Dataset records
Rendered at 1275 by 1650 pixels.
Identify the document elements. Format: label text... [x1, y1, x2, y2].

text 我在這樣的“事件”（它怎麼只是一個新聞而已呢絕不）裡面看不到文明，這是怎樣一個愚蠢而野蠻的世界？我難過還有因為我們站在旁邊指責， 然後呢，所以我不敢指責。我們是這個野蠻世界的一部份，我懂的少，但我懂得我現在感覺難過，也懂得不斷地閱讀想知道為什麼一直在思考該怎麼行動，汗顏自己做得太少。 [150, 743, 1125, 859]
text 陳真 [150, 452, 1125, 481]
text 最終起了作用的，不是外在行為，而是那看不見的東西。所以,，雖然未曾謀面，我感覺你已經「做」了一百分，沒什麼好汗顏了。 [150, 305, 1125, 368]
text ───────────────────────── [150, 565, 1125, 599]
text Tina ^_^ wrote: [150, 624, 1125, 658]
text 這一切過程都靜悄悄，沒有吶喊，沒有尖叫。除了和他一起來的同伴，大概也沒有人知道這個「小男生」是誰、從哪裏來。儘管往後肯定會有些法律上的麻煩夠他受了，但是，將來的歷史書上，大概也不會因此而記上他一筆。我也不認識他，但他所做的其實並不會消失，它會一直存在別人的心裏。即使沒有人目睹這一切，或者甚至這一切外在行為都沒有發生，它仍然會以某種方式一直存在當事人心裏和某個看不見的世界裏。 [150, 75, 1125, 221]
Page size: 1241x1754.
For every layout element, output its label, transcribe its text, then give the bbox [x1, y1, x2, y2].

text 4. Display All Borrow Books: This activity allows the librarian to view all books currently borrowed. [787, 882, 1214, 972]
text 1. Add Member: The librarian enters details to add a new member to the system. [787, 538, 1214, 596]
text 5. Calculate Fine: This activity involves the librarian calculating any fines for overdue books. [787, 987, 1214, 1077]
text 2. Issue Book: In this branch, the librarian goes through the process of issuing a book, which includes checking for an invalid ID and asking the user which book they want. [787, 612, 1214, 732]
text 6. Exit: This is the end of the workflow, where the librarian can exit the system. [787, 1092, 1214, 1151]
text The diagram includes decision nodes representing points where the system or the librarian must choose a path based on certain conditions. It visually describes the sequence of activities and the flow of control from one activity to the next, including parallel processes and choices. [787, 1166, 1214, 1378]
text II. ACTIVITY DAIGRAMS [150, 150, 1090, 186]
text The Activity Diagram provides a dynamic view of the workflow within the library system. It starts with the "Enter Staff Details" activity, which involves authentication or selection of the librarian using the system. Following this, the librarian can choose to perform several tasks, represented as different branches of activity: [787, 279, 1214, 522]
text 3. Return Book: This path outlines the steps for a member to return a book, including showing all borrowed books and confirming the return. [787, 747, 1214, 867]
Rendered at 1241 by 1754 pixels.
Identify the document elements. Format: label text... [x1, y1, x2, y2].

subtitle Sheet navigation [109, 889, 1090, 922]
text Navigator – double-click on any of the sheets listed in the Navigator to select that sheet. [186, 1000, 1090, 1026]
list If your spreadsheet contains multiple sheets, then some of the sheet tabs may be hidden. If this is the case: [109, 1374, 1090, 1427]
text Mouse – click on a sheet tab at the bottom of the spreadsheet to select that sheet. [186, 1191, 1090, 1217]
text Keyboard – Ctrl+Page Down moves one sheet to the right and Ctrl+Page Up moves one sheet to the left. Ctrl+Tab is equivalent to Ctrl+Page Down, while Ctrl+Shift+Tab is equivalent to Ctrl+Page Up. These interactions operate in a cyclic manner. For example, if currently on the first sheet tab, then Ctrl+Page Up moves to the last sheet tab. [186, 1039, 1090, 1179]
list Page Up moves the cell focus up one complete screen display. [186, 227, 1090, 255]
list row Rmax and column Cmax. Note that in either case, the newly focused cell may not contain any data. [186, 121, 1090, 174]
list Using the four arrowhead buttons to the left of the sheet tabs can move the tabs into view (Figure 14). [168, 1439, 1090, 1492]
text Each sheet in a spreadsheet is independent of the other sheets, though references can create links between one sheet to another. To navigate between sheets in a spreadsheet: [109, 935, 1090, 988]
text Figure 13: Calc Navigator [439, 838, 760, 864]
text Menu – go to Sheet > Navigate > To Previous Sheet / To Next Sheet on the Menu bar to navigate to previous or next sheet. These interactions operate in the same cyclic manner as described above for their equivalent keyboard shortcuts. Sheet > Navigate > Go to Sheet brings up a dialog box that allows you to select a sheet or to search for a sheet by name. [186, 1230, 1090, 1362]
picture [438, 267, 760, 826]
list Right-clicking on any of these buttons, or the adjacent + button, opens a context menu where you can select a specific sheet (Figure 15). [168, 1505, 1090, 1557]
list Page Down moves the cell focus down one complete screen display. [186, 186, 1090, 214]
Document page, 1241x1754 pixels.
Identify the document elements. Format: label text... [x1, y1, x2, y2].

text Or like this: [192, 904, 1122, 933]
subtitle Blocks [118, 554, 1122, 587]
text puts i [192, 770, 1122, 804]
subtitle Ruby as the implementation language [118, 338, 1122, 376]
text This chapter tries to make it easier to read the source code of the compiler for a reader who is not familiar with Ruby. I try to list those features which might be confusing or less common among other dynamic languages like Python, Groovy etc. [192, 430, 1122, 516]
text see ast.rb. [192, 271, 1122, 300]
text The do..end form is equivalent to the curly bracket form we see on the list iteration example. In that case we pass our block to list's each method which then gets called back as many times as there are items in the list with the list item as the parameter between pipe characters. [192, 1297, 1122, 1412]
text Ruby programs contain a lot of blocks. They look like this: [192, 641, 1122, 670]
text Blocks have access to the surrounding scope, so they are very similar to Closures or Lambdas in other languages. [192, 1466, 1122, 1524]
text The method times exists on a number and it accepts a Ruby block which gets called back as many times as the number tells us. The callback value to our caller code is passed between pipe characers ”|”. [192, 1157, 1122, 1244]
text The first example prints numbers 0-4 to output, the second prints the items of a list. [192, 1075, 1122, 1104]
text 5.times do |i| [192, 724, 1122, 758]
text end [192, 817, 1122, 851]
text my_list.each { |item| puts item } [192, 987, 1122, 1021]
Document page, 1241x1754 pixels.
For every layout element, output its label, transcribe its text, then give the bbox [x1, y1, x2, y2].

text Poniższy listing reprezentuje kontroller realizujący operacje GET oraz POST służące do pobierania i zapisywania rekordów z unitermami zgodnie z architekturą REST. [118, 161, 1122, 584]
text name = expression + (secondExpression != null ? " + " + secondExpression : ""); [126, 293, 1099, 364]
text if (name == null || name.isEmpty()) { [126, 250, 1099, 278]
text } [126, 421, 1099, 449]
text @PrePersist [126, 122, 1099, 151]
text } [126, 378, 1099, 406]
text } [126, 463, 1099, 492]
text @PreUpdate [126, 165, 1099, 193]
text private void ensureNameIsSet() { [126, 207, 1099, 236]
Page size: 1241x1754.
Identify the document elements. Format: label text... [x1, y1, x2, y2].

Short problem
Rewrite all of the rows above, swapping every instance of "librarian" for "staff member" and leaving everything else unchanged.

Response below
Rendered at 1275 by 1650 pixels.
Identify the document elements. Format: label text... [x1, y1, x2, y2].

text 我在這樣的“事件”（它怎麼只是一個新聞而已呢絕不）裡面看不到文明，這是怎樣一個愚蠢而野蠻的世界？我難過還有因為我們站在旁邊指責， 然後呢，所以我不敢指責。我們是這個野蠻世界的一部份，我懂的少，但我懂得我現在感覺難過，也懂得不斷地閱讀想知道為什麼一直在思考該怎麼行動，汗顏自己做得太少。 [150, 743, 1125, 859]
text 陳真 [150, 452, 1125, 481]
text 最終起了作用的，不是外在行為，而是那看不見的東西。所以,，雖然未曾謀面，我感覺你已經「做」了一百分，沒什麼好汗顏了。 [150, 305, 1125, 368]
text ───────────────────────── [150, 565, 1125, 599]
text Tina ^_^ wrote: [150, 624, 1125, 658]
text 這一切過程都靜悄悄，沒有吶喊，沒有尖叫。除了和他一起來的同伴，大概也沒有人知道這個「小男生」是誰、從哪裏來。儘管往後肯定會有些法律上的麻煩夠他受了，但是，將來的歷史書上，大概也不會因此而記上他一筆。我也不認識他，但他所做的其實並不會消失，它會一直存在別人的心裏。即使沒有人目睹這一切，或者甚至這一切外在行為都沒有發生，它仍然會以某種方式一直存在當事人心裏和某個看不見的世界裏。 [150, 75, 1125, 221]
Page size: 1241x1754.
For every layout element, output its label, transcribe its text, then give the bbox [x1, y1, x2, y2].

text 4. Display All Borrow Books: This activity allows the staff member to view all books currently borrowed. [787, 882, 1214, 972]
text 1. Add Member: The staff member enters details to add a new member to the system. [787, 538, 1214, 596]
text 5. Calculate Fine: This activity involves the staff member calculating any fines for overdue books. [787, 987, 1214, 1077]
text 2. Issue Book: In this branch, the staff member goes through the process of issuing a book, which includes checking for an invalid ID and asking the user which book they want. [787, 612, 1214, 732]
text 6. Exit: This is the end of the workflow, where the staff member can exit the system. [787, 1092, 1214, 1151]
text The diagram includes decision nodes representing points where the system or the staff member must choose a path based on certain conditions. It visually describes the sequence of activities and the flow of control from one activity to the next, including parallel processes and choices. [787, 1166, 1214, 1378]
text II. ACTIVITY DAIGRAMS [150, 150, 1090, 186]
text The Activity Diagram provides a dynamic view of the workflow within the library system. It starts with the "Enter Staff Details" activity, which involves authentication or selection of the staff member using the system. Following this, the staff member can choose to perform several tasks, represented as different branches of activity: [787, 279, 1214, 522]
text 3. Return Book: This path outlines the steps for a member to return a book, including showing all borrowed books and confirming the return. [787, 747, 1214, 867]
Rendered at 1241 by 1754 pixels.
Identify the document elements. Format: label text... [x1, y1, x2, y2].

subtitle Sheet navigation [109, 889, 1090, 922]
text Navigator – double-click on any of the sheets listed in the Navigator to select that sheet. [186, 1000, 1090, 1026]
list If your spreadsheet contains multiple sheets, then some of the sheet tabs may be hidden. If this is the case: [109, 1374, 1090, 1427]
text Mouse – click on a sheet tab at the bottom of the spreadsheet to select that sheet. [186, 1191, 1090, 1217]
text Keyboard – Ctrl+Page Down moves one sheet to the right and Ctrl+Page Up moves one sheet to the left. Ctrl+Tab is equivalent to Ctrl+Page Down, while Ctrl+Shift+Tab is equivalent to Ctrl+Page Up. These interactions operate in a cyclic manner. For example, if currently on the first sheet tab, then Ctrl+Page Up moves to the last sheet tab. [186, 1039, 1090, 1179]
list Page Up moves the cell focus up one complete screen display. [186, 227, 1090, 255]
list row Rmax and column Cmax. Note that in either case, the newly focused cell may not contain any data. [186, 121, 1090, 174]
list Using the four arrowhead buttons to the left of the sheet tabs can move the tabs into view (Figure 14). [168, 1439, 1090, 1492]
text Each sheet in a spreadsheet is independent of the other sheets, though references can create links between one sheet to another. To navigate between sheets in a spreadsheet: [109, 935, 1090, 988]
text Figure 13: Calc Navigator [439, 838, 760, 864]
text Menu – go to Sheet > Navigate > To Previous Sheet / To Next Sheet on the Menu bar to navigate to previous or next sheet. These interactions operate in the same cyclic manner as described above for their equivalent keyboard shortcuts. Sheet > Navigate > Go to Sheet brings up a dialog box that allows you to select a sheet or to search for a sheet by name. [186, 1230, 1090, 1362]
picture [438, 267, 760, 826]
list Right-clicking on any of these buttons, or the adjacent + button, opens a context menu where you can select a specific sheet (Figure 15). [168, 1505, 1090, 1557]
list Page Down moves the cell focus down one complete screen display. [186, 186, 1090, 214]
Document page, 1241x1754 pixels.
Identify the document elements. Format: label text... [x1, y1, x2, y2].

text Or like this: [192, 904, 1122, 933]
subtitle Blocks [118, 554, 1122, 587]
text puts i [192, 770, 1122, 804]
subtitle Ruby as the implementation language [118, 338, 1122, 376]
text This chapter tries to make it easier to read the source code of the compiler for a reader who is not familiar with Ruby. I try to list those features which might be confusing or less common among other dynamic languages like Python, Groovy etc. [192, 430, 1122, 516]
text see ast.rb. [192, 271, 1122, 300]
text The do..end form is equivalent to the curly bracket form we see on the list iteration example. In that case we pass our block to list's each method which then gets called back as many times as there are items in the list with the list item as the parameter between pipe characters. [192, 1297, 1122, 1412]
text Ruby programs contain a lot of blocks. They look like this: [192, 641, 1122, 670]
text Blocks have access to the surrounding scope, so they are very similar to Closures or Lambdas in other languages. [192, 1466, 1122, 1524]
text The method times exists on a number and it accepts a Ruby block which gets called back as many times as the number tells us. The callback value to our caller code is passed between pipe characers ”|”. [192, 1157, 1122, 1244]
text The first example prints numbers 0-4 to output, the second prints the items of a list. [192, 1075, 1122, 1104]
text 5.times do |i| [192, 724, 1122, 758]
text end [192, 817, 1122, 851]
text my_list.each { |item| puts item } [192, 987, 1122, 1021]
Document page, 1241x1754 pixels.
For every layout element, output its label, transcribe its text, then give the bbox [x1, y1, x2, y2].

text Poniższy listing reprezentuje kontroller realizujący operacje GET oraz POST służące do pobierania i zapisywania rekordów z unitermami zgodnie z architekturą REST. [118, 161, 1122, 584]
text name = expression + (secondExpression != null ? " + " + secondExpression : ""); [126, 293, 1099, 364]
text if (name == null || name.isEmpty()) { [126, 250, 1099, 278]
text } [126, 421, 1099, 449]
text @PrePersist [126, 122, 1099, 151]
text } [126, 378, 1099, 406]
text } [126, 463, 1099, 492]
text @PreUpdate [126, 165, 1099, 193]
text private void ensureNameIsSet() { [126, 207, 1099, 236]
Page size: 1241x1754.
Identify the document elements. Format: label text... [x1, y1, x2, y2].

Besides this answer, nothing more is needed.